- AIM OF THE TASK
Transcribe the court judgment below word for word, covering everything from "Although the Tribunal" down to "vehicle DIL-5955.".

- SOURCE PASSAGE
────────────────

1. This appeal questions the legality and tenability of the
judgment of the High Court of Judicature at Allahabad in First
Appeal from Order No.1138 of 2000, dated 9th October, 2014,
whereby the appeal filed by the appellants was dismissed by
the High Court whilst rejecting the only question raised before
it regarding absolving the Insurance Company (Respondent
No.2) from any liability in respect of truck bearing
No.DIL-5955, which was duly insured by respondent No.2
Insurance Company, on the ground that the same was not
driven by a person having a valid licence, as found by the
Motor Accident Claims Tribunal, District Allahabad in Claim
Petition No.215 of 1999.
2
2. In the claim petition it was asserted that on 12.08.1995
Om Prakash, son of Satku Lal, was driving Truck
No.URS-2735 when it was knocked down by a rashly and
negligently driven Truck No.DIL-5955 coming from the
opposite direction, as a result of which Om Prakash
succumbed to fatal injuries. The claim petition was filed by the
widow of deceased Om Prakash. Om Prakash left behind his
children Pappu, aged 16 years, Ramu, 12 years, Kumari
Geeta, 14 years, Kumari Neetu, 10 years, Kumari Guriya, 8
years and his mother, Smt. Shiv Rani, at the time of the
accident. The widow of deceased Om Prakash claimed
compensation of Rs.7 lakh under Fault Liability and
Rs.25,000/- under No Fault Liability. The mother of Om
Prakash claimed compensation of Rs.50,000/- separately. On
the date of the accident, Om Prakash was around 35 years of
age and was a driver by profession.
3. In the context of the sole contention raised before the
High Court and reiterated before this Court, it is not necessary
for us to dilate on factual aspects considered by the Tribunal
except to state that the Tribunal, on analysis of the evidence
on record, held that Om Prakash died because of the accident
3
caused by rash and negligent driving of Truck No.DIL-5955.
Although the Tribunal allowed the claim petition in part, it
absolved respondent No.2 Insurance Company by dismissing
the claim petition against the said respondent. The Tribunal
awarded a sum of Rs.25,000/- to opposite party No.3 Shiv
Rani and Rs.1,75,000/- to claimant Nos.1 to 6, with interest
at the rate of 12% per annum from the date of petition till the
date of payment. In other words, the claim petition was partly
allowed against respondent No.1 - the owner of the offending
vehicle DIL-5955.

────────────────

- RECORDS PROVIDED
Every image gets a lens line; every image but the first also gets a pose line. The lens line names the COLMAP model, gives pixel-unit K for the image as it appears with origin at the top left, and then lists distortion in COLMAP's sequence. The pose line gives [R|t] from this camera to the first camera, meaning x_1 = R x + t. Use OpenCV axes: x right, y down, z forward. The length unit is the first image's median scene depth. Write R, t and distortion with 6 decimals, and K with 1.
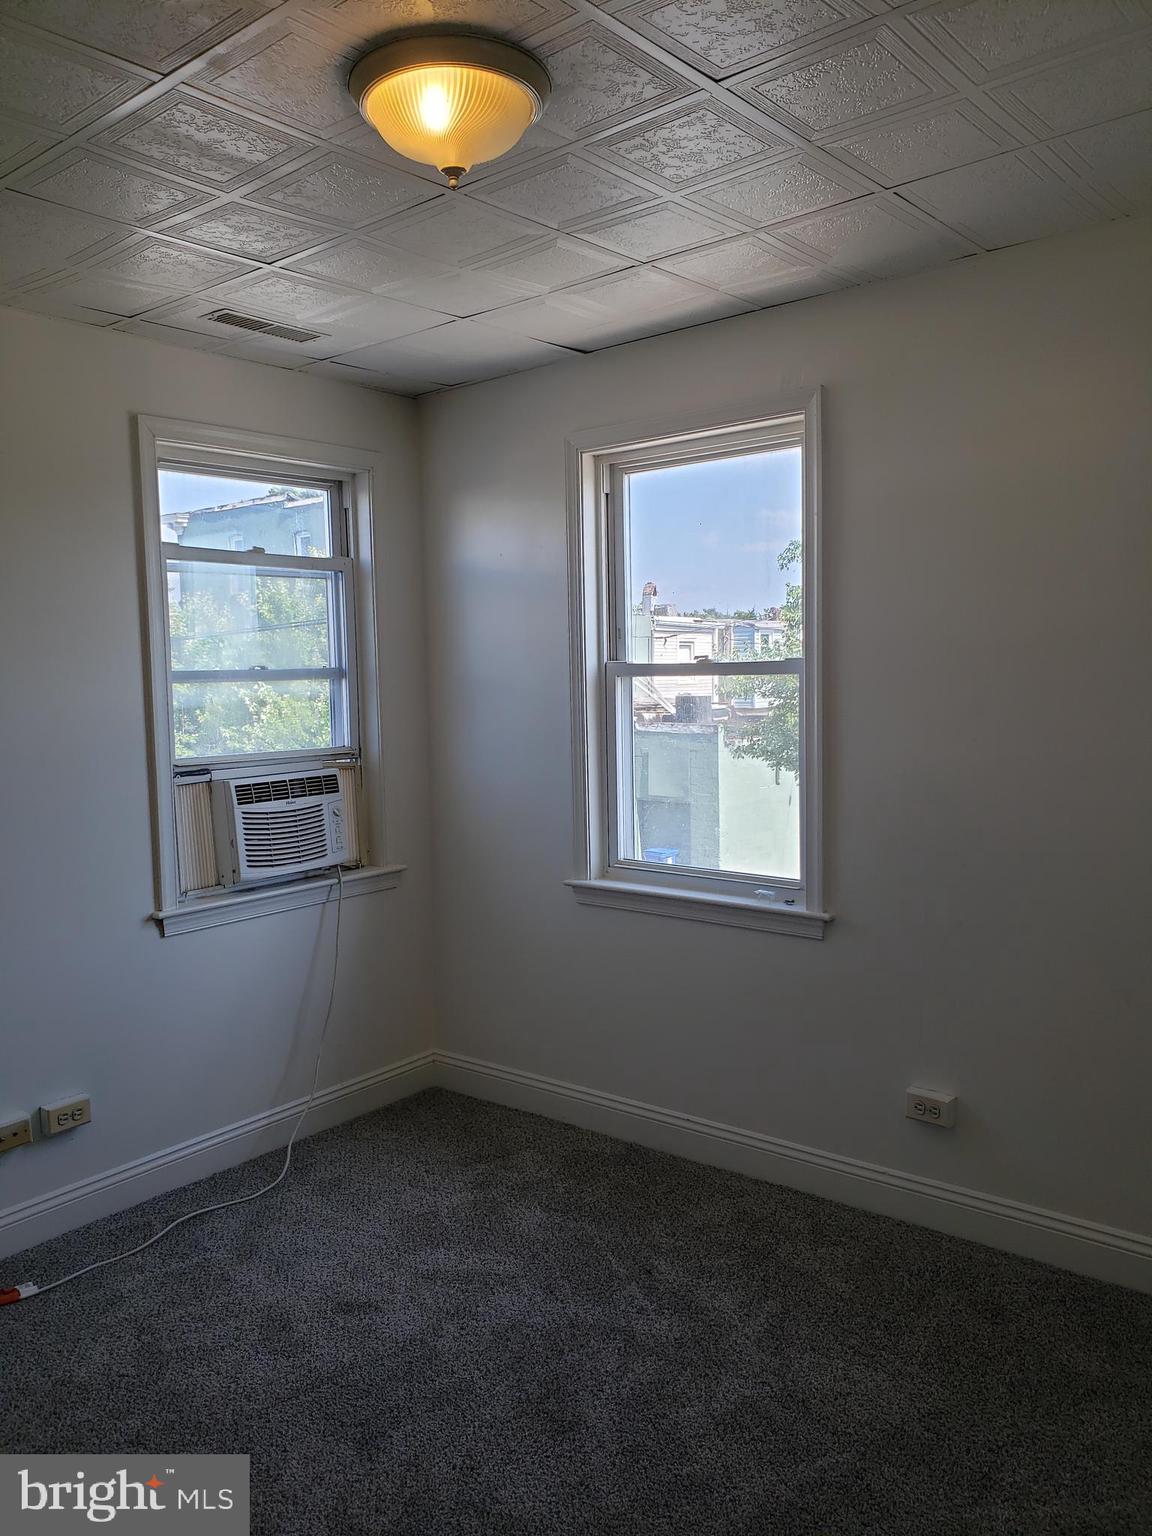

────────────────

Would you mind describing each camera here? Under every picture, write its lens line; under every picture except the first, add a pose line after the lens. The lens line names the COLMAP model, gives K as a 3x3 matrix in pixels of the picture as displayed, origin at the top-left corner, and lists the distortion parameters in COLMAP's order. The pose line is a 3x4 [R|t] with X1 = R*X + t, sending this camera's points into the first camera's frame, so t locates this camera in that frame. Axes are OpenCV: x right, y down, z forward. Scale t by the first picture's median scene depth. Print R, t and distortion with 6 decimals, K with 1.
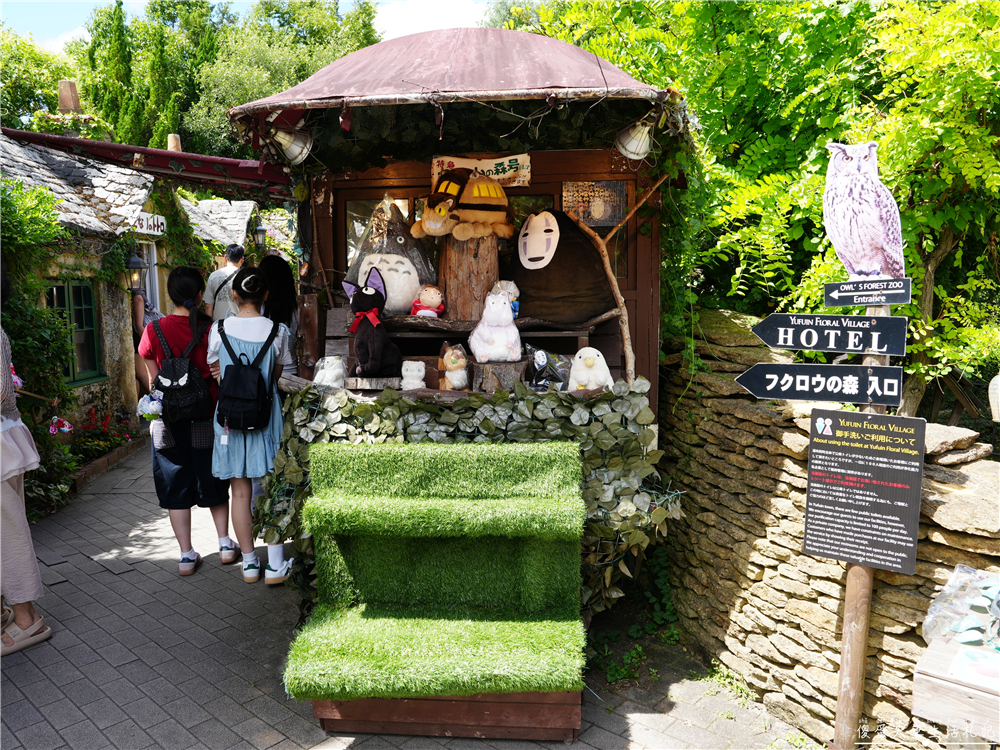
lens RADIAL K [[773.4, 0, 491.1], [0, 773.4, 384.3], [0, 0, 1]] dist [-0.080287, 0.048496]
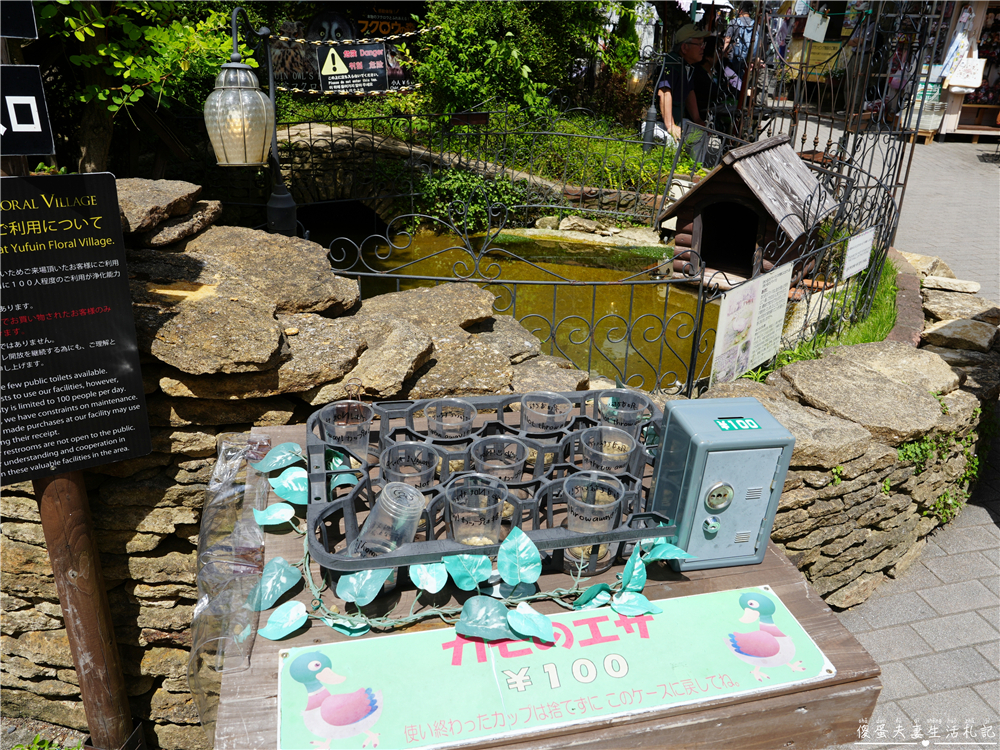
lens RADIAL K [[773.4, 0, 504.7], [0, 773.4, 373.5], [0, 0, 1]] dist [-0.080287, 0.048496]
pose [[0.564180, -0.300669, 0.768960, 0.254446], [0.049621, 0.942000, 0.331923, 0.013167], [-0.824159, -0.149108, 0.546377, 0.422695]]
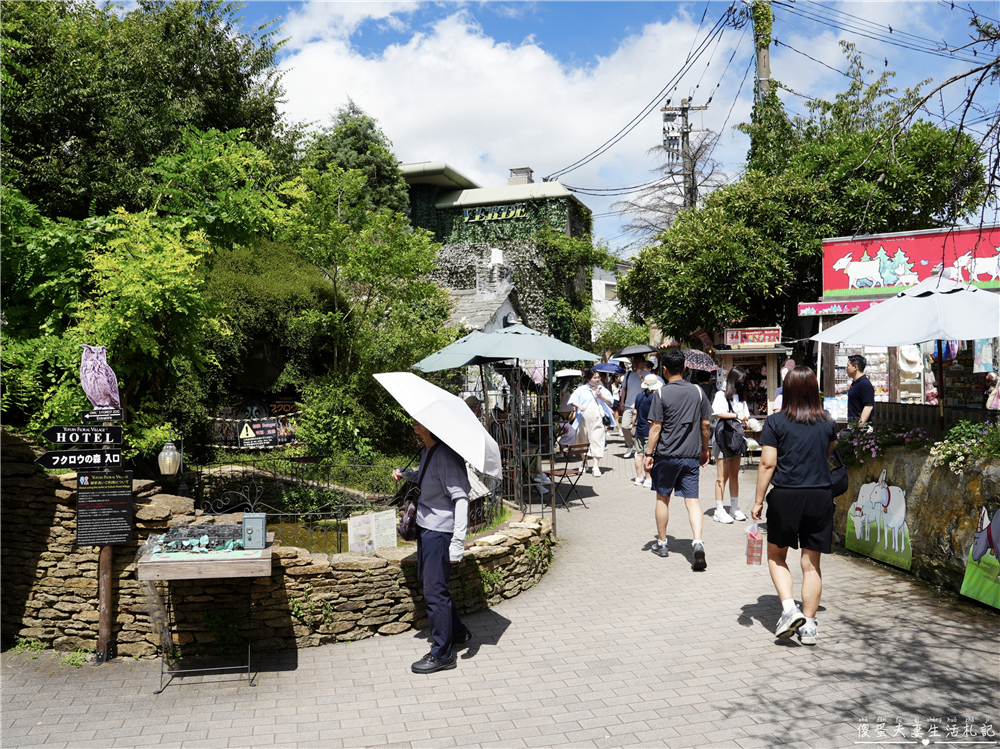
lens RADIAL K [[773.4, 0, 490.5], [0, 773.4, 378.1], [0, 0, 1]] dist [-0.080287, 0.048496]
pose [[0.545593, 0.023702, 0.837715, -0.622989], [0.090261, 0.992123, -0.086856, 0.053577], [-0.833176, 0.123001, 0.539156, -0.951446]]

────────────────

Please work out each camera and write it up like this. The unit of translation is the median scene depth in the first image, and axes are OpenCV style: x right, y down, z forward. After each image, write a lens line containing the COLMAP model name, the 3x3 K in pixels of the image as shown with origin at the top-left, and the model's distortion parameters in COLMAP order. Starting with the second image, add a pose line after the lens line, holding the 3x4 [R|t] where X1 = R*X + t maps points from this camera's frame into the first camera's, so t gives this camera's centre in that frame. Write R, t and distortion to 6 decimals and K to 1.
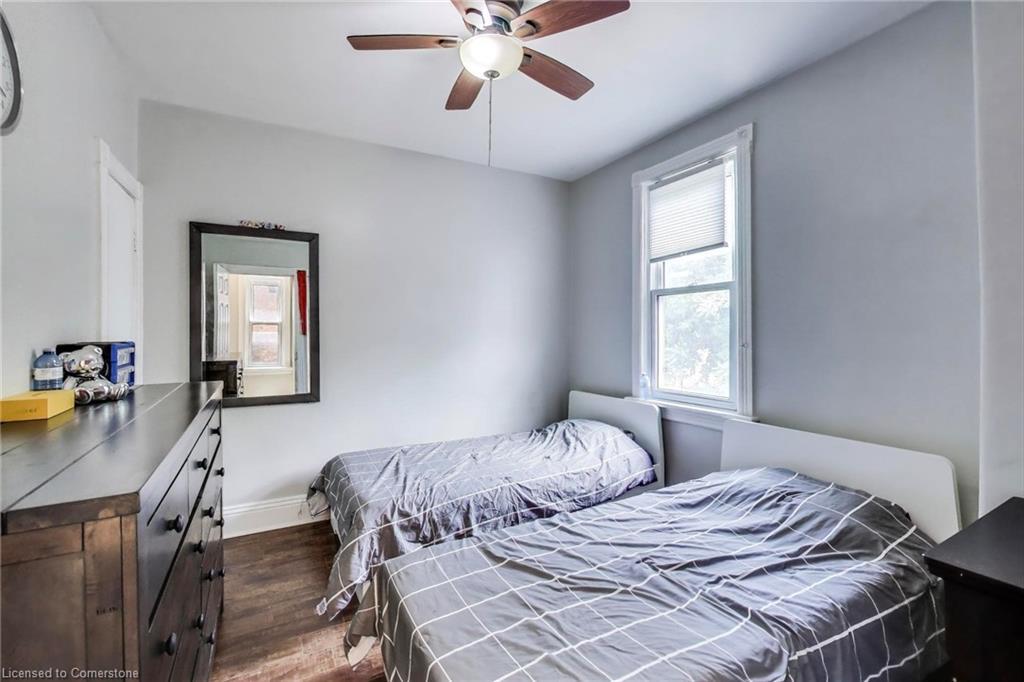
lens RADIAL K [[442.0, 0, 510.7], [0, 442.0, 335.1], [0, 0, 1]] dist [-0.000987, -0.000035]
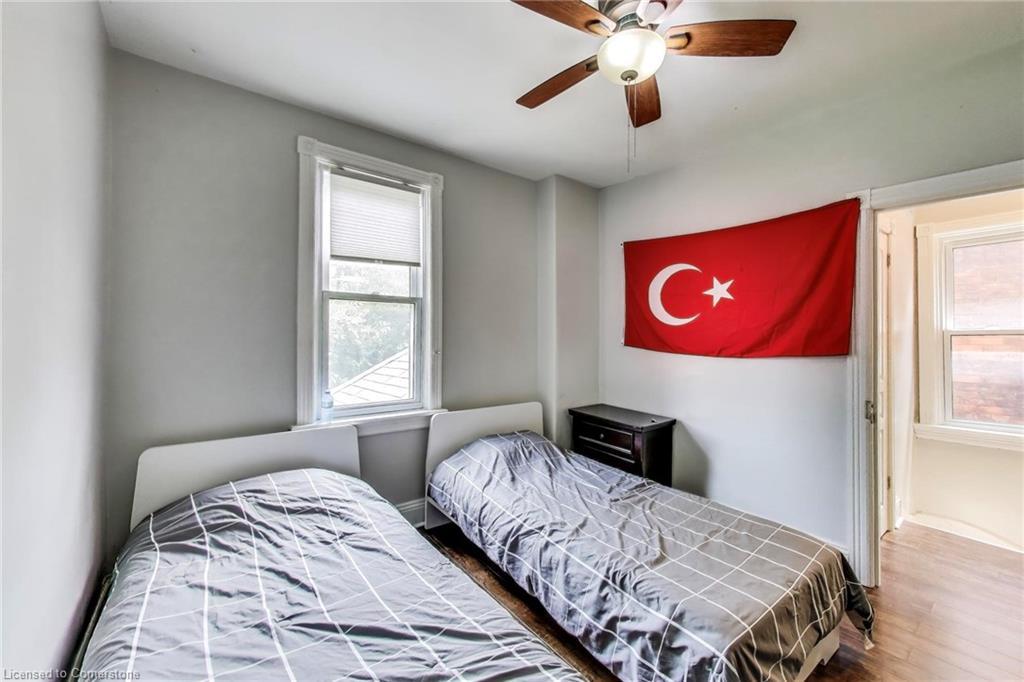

────────────────

- RESPONSE FOR THIS EXERCISE
Although the Tribunal allowed the claim petition in part, it
absolved respondent No.2 Insurance Company by dismissing
the claim petition against the said respondent. The Tribunal
awarded a sum of Rs.25,000/- to opposite party No.3 Shiv
Rani and Rs.1,75,000/- to claimant Nos.1 to 6, with interest
at the rate of 12% per annum from the date of petition till the
date of payment. In other words, the claim petition was partly
allowed against respondent No.1 - the owner of the offending
vehicle DIL-5955.